• [DOCUMENT EXTRACT]
______________________________

You can solve for time by solving the equation quadratically.
Your equation is correct; d is actually (x-x0), the 'distance' you travel from start point to end point. Usually it's the number of meters travelled; for your problem it's the number of cigarettes.
You've got positive velocity and negative acceleration, so the shape of this curve (cigarettes on the vertical axis, minutes on the horizontal axis) is an inverted parabola, like the path of a football.
If you wish to know the value of t when you've reached '2 cigarettes', then you solve
(x-x0) = v0t + 0.5at^2
where
x = 2 cig
x0 = 1 cig (x0 is 'x-naught', or 'original x')
v0 = 0.006944 cig/min ('original v')
a = -0.0000017 cig/min/min
t = ?
1 = (0.006944)t - 0.000000085t^2
or
0.000000085t^2 - 0.006944t + 1 = 0
which is an equation of the same form as
2t^2 + 6t - 8 = 0
or
At^2 + Bt + C = 0
and the values of t for which it is true are found by the quadratic formula,
t = -B +/- sqrt(B^2 - 4AC)

______________________________

• [SOURCE INFORMATION]

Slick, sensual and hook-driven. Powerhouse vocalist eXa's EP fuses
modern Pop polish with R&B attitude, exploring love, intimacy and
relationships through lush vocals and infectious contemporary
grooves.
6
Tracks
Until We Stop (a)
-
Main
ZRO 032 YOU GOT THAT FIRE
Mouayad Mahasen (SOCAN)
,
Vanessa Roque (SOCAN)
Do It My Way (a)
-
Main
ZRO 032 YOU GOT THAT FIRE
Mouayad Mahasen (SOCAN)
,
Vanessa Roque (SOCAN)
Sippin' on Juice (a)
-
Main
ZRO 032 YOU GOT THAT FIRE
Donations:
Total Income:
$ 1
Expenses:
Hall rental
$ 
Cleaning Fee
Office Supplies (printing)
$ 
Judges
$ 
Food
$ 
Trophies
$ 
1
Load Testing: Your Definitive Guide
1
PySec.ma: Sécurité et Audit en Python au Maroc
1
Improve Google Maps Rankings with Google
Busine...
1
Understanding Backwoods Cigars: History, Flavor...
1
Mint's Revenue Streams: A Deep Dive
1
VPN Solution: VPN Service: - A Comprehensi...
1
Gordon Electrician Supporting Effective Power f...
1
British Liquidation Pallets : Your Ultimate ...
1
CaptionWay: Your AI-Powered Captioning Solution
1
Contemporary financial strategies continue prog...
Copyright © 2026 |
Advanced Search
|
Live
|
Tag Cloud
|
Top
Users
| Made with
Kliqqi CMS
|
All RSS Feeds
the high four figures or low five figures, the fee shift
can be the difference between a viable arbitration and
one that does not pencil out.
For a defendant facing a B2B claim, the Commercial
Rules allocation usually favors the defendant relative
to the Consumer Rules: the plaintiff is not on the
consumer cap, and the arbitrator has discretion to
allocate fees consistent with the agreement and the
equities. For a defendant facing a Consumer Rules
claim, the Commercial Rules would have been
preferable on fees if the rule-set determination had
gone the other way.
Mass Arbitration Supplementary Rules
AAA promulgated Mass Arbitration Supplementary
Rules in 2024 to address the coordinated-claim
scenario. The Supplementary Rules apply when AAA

______________________________

• [WHAT TO DO]
1. List every variable defined under "where" in the explanation above of solving for time with a quadratic equation, together with the value the explanation assigns to each.
2. Carry on the explanation above of solving for time with a quadratic equation, beginning immediately after its final line.

• [PER-TASK OUTPUTS]
1.
x = 2 cig
x0 = 1 cig
v0 = 0.006944 cig/min
a = -0.0000017 cig/min/min
t = ? (the unknown)

2.
----------------------------
2A
where +/- means (plus or minus),
sqrt means 'square root of', and
--------- means 'divided by'.
For my 2t^2 example, the answers are
t = 1 and t = 4.
For the numbers you gave, making sure to remember the minus sign in front of B, I get:
t = 144 minutes
and
t = 8022 minutes which is almost six days
Remember the curve is like a football flying through the air: it starts at one cigarette (or meter) high, arcs up through 2 cigs, and then higher still, peaks out at about 15 cigs high, and starts getting lower and lower, until it passes through the 2 cig mark (again) late in the fifth day
Which is the problem. When I read your question, I assumed that the quantity of cigarettes referred to the number smoked *so far*, a cumulative number. The negative acceleration would refer to a person who was *cutting back*, reducing the rate at which they smoke. This is fine; negative accelerations make sense for smoking. BUT negative velocities do not. I cannot be *undoing* the number of cigs I have smoked at so many cigs per minute; it's nonsense.
Unless you consider a celery stick, or a minute on a treadmill, or whatever, to be equal to one 'negative cigarette'...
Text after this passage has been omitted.